• **BRIEF**:
From the records that follow, copy every line that contains the word "nose".

• **MATERIAL FOR THIS EXERCISE**:
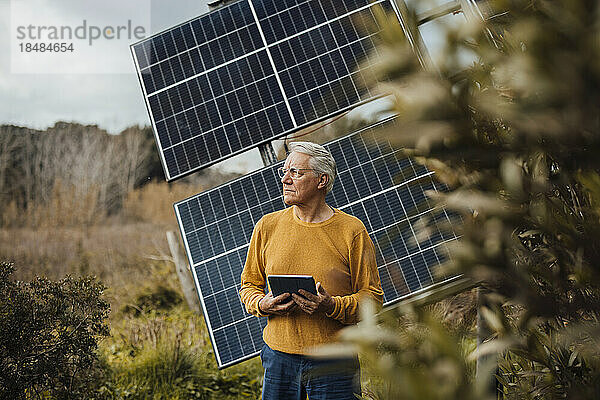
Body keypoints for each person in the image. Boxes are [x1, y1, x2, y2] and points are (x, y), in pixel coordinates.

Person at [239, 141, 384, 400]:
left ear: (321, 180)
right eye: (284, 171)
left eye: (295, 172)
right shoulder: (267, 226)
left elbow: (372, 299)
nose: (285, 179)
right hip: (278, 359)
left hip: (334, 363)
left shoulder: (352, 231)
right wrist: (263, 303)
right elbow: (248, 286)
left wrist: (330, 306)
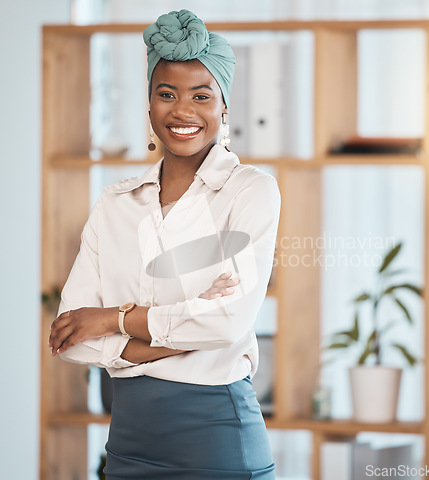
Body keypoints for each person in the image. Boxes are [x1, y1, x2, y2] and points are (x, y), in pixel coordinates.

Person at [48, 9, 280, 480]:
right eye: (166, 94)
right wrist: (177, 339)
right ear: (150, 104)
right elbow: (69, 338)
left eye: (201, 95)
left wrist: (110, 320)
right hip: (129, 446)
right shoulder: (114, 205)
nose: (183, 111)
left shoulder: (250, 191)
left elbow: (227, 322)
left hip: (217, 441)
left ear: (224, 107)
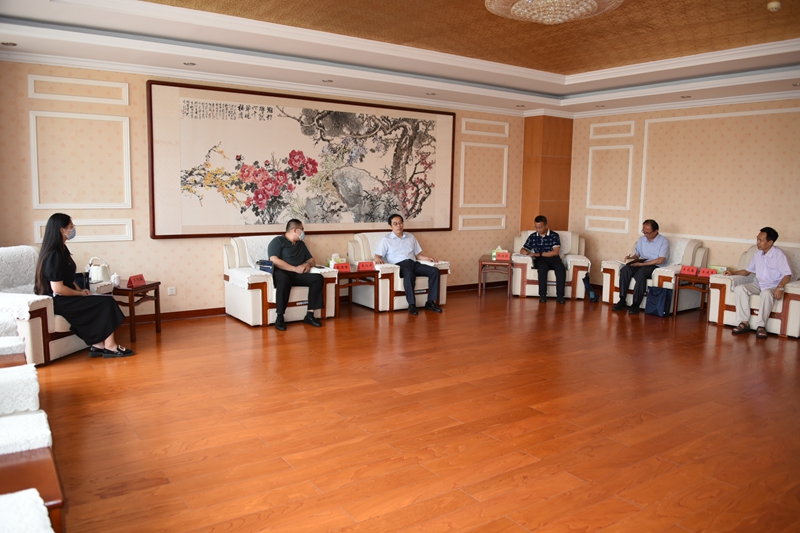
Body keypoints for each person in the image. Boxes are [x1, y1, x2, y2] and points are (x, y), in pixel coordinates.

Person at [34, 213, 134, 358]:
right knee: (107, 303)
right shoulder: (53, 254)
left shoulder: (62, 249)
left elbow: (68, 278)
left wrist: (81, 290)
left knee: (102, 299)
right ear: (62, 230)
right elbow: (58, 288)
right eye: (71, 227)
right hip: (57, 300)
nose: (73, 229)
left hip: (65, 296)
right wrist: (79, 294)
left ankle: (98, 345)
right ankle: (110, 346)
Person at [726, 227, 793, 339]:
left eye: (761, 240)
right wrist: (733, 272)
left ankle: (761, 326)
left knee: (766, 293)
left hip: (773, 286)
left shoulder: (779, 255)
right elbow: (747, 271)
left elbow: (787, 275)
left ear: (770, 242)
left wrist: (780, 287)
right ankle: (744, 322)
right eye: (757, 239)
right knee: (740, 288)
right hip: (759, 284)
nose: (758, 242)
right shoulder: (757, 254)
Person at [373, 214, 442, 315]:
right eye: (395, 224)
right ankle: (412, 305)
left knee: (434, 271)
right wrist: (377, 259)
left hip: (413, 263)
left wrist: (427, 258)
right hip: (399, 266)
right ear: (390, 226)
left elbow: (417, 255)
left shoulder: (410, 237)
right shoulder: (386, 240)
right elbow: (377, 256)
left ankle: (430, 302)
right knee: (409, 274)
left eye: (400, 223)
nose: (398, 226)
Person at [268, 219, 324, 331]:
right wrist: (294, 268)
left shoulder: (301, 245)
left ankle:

--

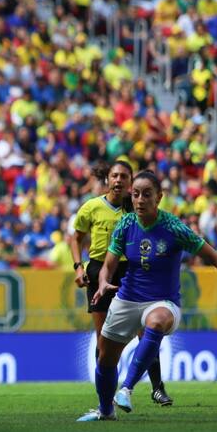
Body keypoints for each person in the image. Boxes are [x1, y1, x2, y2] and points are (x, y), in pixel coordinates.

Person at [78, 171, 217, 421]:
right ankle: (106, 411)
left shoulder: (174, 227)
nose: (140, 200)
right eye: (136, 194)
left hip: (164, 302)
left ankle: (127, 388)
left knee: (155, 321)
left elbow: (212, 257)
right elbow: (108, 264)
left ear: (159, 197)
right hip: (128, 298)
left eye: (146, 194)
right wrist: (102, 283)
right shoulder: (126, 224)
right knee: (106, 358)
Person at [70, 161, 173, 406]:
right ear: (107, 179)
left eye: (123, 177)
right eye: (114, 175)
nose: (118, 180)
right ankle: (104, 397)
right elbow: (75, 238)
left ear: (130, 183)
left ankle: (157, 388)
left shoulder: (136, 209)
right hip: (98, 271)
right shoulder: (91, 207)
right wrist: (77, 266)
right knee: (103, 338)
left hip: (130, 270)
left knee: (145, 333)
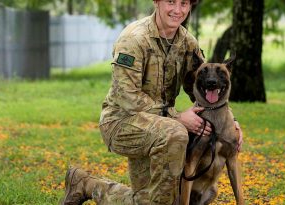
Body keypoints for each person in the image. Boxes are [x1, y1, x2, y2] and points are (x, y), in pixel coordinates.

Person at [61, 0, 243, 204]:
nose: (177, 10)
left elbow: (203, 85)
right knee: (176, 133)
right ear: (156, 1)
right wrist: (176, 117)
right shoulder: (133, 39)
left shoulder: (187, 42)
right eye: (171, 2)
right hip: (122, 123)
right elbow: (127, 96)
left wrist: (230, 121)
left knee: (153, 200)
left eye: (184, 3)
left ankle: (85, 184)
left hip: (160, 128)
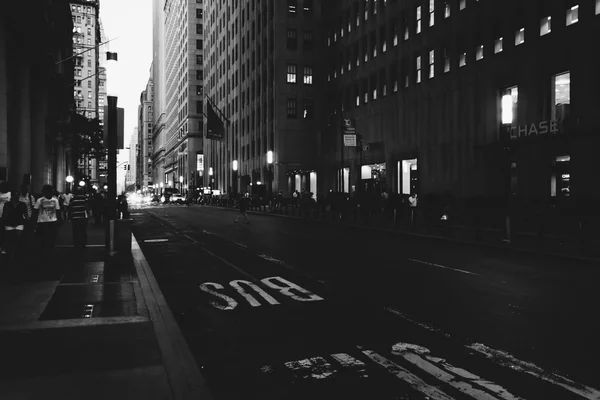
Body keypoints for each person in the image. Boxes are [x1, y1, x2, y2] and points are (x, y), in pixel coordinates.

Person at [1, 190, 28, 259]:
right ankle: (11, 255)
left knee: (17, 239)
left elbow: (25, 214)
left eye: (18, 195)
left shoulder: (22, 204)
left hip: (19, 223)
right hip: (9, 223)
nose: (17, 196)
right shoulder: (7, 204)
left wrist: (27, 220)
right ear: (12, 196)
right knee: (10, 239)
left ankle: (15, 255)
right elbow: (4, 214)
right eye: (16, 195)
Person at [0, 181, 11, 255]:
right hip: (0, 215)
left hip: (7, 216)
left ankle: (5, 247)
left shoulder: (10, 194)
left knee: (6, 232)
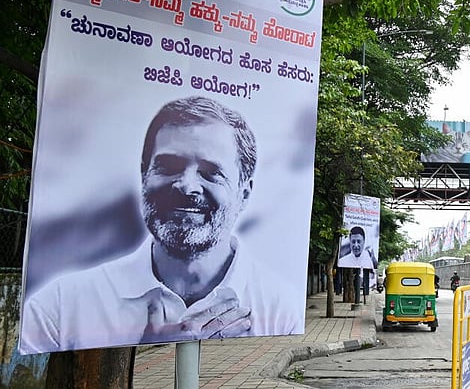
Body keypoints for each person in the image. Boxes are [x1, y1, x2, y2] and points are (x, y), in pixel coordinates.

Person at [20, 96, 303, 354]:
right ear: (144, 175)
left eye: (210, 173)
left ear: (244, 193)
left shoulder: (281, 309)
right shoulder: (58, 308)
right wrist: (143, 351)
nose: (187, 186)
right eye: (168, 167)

• **OUTPUT**:
nose: (285, 179)
nose: (183, 111)
nose: (73, 229)
nose: (758, 242)
nose: (398, 226)
nose: (140, 200)
nose: (118, 180)
nose: (177, 10)
nose: (17, 196)
nose: (187, 186)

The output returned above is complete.